▸ **Stored data**
|---|

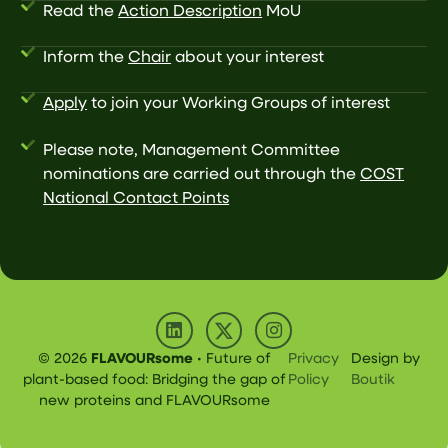
Read the
Action Description
MoU
Inform the
Chair
about your interest
Apply
to join your Working Groups of interest
Please note, Management Committee
nominations are carried out through the
COST
National Contact Points
© 2026
FLAVOURsome
• Future of
Privacy
Design by
plant-based food: Bridging the gap of
Policy
Boutik
new proteins and FLAVOURsome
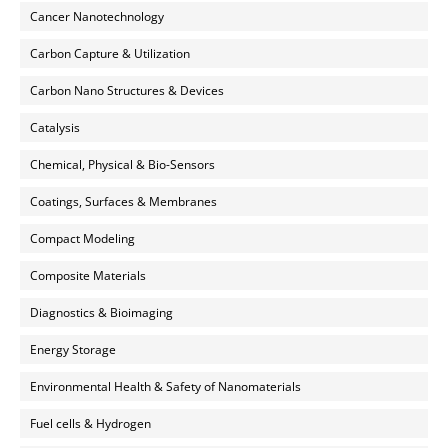
Cancer Nanotechnology
Carbon Capture & Utilization
Carbon Nano Structures & Devices
Catalysis
Chemical, Physical & Bio-Sensors
Coatings, Surfaces & Membranes
Compact Modeling
Composite Materials
Diagnostics & Bioimaging
Energy Storage
Environmental Health & Safety of Nanomaterials
Fuel cells & Hydrogen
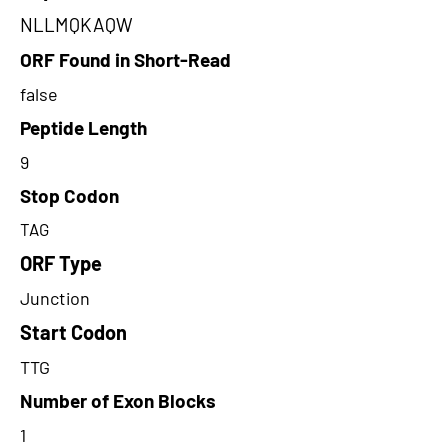
NLLMQKAQW
ORF Found in Short-Read
false
Peptide Length
9
Stop Codon
TAG
ORF Type
Junction
Start Codon
TTG
Number of Exon Blocks
1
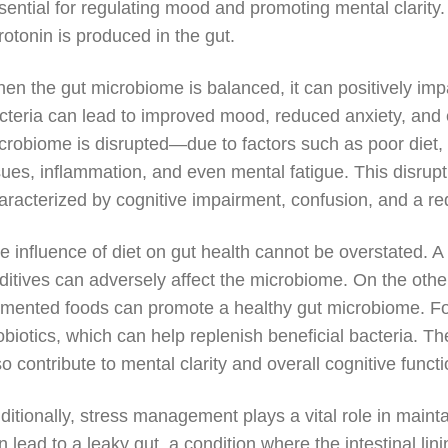
sential for regulating mood and promoting mental clarity. 
rotonin is produced in the gut.
en the gut microbiome is balanced, it can positively imp
cteria can lead to improved mood, reduced anxiety, and
crobiome is disrupted—due to factors such as poor diet, s
sues, inflammation, and even mental fatigue. This disrupt
aracterized by cognitive impairment, confusion, and a red
e influence of diet on gut health cannot be overstated. A d
ditives can adversely affect the microbiome. On the other 
rmented foods can promote a healthy gut microbiome. Food
obiotics, which can help replenish beneficial bacteria. Th
so contribute to mental clarity and overall cognitive functi
ditionally, stress management plays a vital role in maint
n lead to a leaky gut, a condition where the intestinal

|---|

▸ **What you will do**
Leaving the pictures aside, output each entry above exactly as written.

▸ **Response**
Read the
Action Description
MoU
Inform the
Chair
about your interest
Apply
to join your Working Groups of interest
Please note, Management Committee
nominations are carried out through the
COST
National Contact Points
© 2026
FLAVOURsome
• Future of
Privacy
Design by
plant-based food: Bridging the gap of
Policy
Boutik
new proteins and FLAVOURsome
Cancer Nanotechnology
Carbon Capture & Utilization
Carbon Nano Structures & Devices
Catalysis
Chemical, Physical & Bio-Sensors
Coatings, Surfaces & Membranes
Compact Modeling
Composite Materials
Diagnostics & Bioimaging
Energy Storage
Environmental Health & Safety of Nanomaterials
Fuel cells & Hydrogen
NLLMQKAQW
ORF Found in Short-Read
false
Peptide Length
9
Stop Codon
TAG
ORF Type
Junction
Start Codon
TTG
Number of Exon Blocks
1
sential for regulating mood and promoting mental clarity. 
rotonin is produced in the gut.
en the gut microbiome is balanced, it can positively imp
cteria can lead to improved mood, reduced anxiety, and
crobiome is disrupted—due to factors such as poor diet, s
sues, inflammation, and even mental fatigue. This disrupt
aracterized by cognitive impairment, confusion, and a red
e influence of diet on gut health cannot be overstated. A d
ditives can adversely affect the microbiome. On the other 
rmented foods can promote a healthy gut microbiome. Food
obiotics, which can help replenish beneficial bacteria. Th
so contribute to mental clarity and overall cognitive functi
ditionally, stress management plays a vital role in maint
n lead to a leaky gut, a condition where the intestinal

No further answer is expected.